Eremophila pusilliflora
- Conservation status: Priority Two — Poorly Known Taxa (DEC)

Scientific classification
- Kingdom: Plantae
- Clade: Tracheophytes
- Clade: Angiosperms
- Clade: Eudicots
- Clade: Asterids
- Order: Lamiales
- Family: Scrophulariaceae
- Genus: Eremophila
- Species: E. pusilliflora
- Binomial name: Eremophila pusilliflora Buirchell & A.P.Br.

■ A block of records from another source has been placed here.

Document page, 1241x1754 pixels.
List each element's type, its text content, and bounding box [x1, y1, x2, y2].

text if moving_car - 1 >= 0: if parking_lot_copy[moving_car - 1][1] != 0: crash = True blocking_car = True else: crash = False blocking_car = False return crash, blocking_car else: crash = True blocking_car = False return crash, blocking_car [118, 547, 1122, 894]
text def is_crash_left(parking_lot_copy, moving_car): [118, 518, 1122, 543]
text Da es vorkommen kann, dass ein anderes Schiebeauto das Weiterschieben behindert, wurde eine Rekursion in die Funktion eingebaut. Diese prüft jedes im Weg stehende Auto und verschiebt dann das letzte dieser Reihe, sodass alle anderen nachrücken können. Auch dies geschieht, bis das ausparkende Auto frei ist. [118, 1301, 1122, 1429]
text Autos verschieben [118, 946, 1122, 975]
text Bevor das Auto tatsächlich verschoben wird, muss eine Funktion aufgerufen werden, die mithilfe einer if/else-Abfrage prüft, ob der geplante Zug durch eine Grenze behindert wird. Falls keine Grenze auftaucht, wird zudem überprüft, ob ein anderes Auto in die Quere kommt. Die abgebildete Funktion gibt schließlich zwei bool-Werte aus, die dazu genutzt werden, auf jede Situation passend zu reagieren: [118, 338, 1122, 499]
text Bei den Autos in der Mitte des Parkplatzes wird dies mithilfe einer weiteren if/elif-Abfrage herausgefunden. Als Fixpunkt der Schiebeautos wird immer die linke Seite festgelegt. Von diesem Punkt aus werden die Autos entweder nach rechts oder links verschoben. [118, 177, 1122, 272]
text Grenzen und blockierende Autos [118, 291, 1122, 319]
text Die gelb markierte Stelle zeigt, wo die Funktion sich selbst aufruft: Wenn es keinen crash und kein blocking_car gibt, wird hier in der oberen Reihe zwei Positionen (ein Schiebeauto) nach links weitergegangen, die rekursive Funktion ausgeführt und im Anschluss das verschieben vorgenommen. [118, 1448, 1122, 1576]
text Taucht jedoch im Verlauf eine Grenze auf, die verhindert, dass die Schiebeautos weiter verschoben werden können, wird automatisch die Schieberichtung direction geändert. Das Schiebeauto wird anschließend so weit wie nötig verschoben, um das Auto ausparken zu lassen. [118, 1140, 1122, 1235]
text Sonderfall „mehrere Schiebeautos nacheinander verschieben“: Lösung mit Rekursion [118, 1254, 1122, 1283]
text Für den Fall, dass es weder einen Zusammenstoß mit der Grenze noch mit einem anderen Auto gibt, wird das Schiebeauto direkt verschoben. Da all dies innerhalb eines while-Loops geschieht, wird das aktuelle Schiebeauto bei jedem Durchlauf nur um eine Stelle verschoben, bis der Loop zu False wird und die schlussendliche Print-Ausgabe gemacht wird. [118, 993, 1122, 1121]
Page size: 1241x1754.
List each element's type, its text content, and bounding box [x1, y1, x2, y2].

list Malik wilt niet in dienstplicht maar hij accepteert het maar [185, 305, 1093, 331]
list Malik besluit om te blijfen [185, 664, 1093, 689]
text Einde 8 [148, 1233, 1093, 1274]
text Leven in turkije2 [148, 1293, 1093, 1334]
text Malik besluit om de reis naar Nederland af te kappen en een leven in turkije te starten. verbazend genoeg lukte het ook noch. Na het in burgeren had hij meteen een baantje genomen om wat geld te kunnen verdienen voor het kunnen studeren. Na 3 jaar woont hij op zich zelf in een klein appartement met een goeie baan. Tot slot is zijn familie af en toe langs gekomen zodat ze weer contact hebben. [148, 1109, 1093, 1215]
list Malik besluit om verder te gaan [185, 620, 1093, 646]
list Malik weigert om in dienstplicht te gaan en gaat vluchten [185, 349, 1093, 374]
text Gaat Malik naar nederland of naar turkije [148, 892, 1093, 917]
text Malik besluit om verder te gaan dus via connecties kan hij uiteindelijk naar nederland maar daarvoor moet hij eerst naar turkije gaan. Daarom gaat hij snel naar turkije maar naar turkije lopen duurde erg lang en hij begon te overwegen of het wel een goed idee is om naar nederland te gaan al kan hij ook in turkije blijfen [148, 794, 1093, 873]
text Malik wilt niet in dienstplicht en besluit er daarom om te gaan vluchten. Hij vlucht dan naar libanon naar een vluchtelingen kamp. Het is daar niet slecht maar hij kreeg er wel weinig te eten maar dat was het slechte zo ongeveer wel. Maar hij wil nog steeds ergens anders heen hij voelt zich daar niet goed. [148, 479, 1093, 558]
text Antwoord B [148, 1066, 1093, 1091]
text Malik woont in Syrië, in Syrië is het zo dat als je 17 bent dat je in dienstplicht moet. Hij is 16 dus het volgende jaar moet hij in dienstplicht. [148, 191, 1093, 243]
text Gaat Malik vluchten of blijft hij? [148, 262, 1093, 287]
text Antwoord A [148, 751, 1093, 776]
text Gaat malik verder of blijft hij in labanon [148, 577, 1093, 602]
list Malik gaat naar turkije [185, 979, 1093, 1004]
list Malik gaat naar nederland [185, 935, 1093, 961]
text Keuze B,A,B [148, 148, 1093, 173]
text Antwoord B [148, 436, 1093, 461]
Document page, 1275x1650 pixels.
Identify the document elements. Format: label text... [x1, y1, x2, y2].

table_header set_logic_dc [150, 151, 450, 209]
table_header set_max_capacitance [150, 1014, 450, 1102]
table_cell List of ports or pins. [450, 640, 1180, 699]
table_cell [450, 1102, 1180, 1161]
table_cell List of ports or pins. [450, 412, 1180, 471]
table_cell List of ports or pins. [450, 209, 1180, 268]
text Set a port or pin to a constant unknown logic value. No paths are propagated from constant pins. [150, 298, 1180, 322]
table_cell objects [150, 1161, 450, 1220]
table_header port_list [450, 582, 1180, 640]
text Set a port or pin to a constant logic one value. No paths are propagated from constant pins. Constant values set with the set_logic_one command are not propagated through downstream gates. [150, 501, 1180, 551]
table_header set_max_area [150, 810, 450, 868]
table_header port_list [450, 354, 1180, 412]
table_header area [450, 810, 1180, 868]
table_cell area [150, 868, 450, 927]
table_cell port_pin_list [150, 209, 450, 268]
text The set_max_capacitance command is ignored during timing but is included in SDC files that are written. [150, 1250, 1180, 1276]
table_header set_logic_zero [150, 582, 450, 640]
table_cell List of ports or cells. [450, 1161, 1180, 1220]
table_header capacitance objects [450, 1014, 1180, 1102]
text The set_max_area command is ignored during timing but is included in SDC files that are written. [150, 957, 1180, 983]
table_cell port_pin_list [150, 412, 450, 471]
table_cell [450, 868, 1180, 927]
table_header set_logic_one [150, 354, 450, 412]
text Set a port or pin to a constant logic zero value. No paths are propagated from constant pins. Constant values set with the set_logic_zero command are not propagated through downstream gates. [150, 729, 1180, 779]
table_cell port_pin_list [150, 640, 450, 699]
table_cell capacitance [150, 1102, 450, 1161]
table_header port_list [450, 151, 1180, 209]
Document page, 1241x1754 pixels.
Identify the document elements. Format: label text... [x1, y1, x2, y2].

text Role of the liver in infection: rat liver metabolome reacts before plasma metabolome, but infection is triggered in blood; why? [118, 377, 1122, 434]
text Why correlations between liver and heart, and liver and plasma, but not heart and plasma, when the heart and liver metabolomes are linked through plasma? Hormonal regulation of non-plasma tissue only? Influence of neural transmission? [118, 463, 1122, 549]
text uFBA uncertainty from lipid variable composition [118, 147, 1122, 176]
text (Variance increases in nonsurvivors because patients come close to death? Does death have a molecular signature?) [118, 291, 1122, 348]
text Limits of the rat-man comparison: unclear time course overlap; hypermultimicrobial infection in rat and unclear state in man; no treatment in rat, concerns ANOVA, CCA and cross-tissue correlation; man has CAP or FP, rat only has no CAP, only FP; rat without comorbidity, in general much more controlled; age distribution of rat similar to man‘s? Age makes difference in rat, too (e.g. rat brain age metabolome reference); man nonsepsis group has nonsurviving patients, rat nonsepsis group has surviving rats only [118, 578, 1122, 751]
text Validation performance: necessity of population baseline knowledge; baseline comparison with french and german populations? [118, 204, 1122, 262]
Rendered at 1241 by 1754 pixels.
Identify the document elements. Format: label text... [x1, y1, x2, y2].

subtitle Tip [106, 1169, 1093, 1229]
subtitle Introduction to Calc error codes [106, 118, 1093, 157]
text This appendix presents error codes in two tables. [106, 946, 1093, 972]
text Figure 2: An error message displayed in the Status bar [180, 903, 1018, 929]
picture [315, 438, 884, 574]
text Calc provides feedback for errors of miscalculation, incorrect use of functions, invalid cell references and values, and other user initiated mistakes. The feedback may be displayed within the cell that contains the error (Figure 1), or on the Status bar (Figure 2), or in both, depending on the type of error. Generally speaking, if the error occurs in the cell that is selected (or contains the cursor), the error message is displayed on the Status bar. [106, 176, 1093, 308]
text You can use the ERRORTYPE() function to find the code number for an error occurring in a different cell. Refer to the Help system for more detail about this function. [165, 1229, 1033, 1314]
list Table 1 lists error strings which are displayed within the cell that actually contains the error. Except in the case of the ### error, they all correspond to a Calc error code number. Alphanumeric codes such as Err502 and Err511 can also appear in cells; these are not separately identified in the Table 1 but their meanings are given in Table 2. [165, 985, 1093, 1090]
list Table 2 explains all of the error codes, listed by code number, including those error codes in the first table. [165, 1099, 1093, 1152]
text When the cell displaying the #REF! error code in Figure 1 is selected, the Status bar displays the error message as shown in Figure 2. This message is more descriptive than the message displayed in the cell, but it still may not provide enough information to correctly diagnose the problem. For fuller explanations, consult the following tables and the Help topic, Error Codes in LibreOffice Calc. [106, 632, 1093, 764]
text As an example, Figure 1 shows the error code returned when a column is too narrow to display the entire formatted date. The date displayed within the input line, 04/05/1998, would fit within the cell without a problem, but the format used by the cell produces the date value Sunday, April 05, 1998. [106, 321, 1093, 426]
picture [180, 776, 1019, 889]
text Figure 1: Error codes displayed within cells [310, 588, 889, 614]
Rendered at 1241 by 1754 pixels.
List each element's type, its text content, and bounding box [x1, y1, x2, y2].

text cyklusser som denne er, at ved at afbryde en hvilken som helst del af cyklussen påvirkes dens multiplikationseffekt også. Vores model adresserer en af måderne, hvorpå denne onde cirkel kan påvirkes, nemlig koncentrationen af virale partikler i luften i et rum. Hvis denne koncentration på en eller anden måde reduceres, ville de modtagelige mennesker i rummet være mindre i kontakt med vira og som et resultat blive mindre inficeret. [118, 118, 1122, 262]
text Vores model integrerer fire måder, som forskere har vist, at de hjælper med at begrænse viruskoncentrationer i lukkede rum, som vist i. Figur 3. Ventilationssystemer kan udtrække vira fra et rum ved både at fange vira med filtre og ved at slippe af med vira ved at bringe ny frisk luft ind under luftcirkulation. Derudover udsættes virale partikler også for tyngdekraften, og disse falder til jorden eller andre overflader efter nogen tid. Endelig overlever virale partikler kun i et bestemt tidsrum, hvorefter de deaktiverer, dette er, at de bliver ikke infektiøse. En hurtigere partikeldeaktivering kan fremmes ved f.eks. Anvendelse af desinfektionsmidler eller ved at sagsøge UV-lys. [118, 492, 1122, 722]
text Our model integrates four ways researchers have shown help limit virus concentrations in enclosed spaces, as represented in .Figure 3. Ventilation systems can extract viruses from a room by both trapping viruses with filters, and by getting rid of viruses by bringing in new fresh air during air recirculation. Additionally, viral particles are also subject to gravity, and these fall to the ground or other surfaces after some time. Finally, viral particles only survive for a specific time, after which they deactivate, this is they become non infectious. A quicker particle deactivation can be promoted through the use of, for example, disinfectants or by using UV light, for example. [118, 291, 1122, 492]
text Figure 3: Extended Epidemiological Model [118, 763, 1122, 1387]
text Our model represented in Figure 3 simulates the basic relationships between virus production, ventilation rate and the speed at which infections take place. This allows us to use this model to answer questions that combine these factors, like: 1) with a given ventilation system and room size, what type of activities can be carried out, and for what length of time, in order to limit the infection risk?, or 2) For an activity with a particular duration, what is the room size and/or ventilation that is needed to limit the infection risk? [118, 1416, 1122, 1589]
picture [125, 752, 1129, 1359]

= Eremophila pusilliflora =

- Genus: Eremophila (plant)
- Species: pusilliflora
- Authority: Buirchell & A.P.Br.
- Conservation status: P2

Species of flowering plant

Eremophila pusilliflora is a flowering plant in the figwort family, Scrophulariaceae and is endemic to Western Australia. It is a low, open shrub with narrow egg-shaped leaves and flowers which vary in colour from red to cream with a red tinge. It grows in the Pilbara region.

==Description==
Eremophila pusilliflora is an open shrub growing to 30-50 cm high and 50-100 cm wide. The leaves are arranged alternately, egg-shaped, 6-15 mm long and 2-5 mm wide and clustered at the ends of the branches. The flowers are borne singly in leaf axils on a woolly stalk 4-7 mm long. There are 5 green sepals which age to reddish-pink and are 11-15 mm long and 3-5 mm wide. The petals are variably coloured, ranging from red to pink or purple, sometimes cream with a red tinge, 8-10 mm long and joined at their lower end to form a bell-shaped tube which has a few glandular hairs inside and out. The four stamens extend beyond the end of the petal tube. Flowering time is mainly from April to September.

==Taxonomy and naming==
Eremophila pusilliflora was first formally described by Bevan Buirchell and Andrew Brown in 2016 and the description was published in Nuytsia. Prior to its formal description it was known as Eremophila sp. 'Princess Range'. The specific epithet (pusilliflora) is derived from the Latin words pusillus meaning "little" and flos meaning "flower", referring to the flowers of this species which are smaller than those of the similar "E. forrestii.

==Distribution and habitat==
This eremophila grows on rocky hilltops and in low shrubland on plains which are flooded in winter and drain into the Ashburton River in the Pilbara biogeographic region.

==Conservation==
Eremophila pusilliflora has been classified as "Priority Two" by the Western Australian Government Department of Parks and Wildlife meaning that it is poorly known and from only one or a few locations.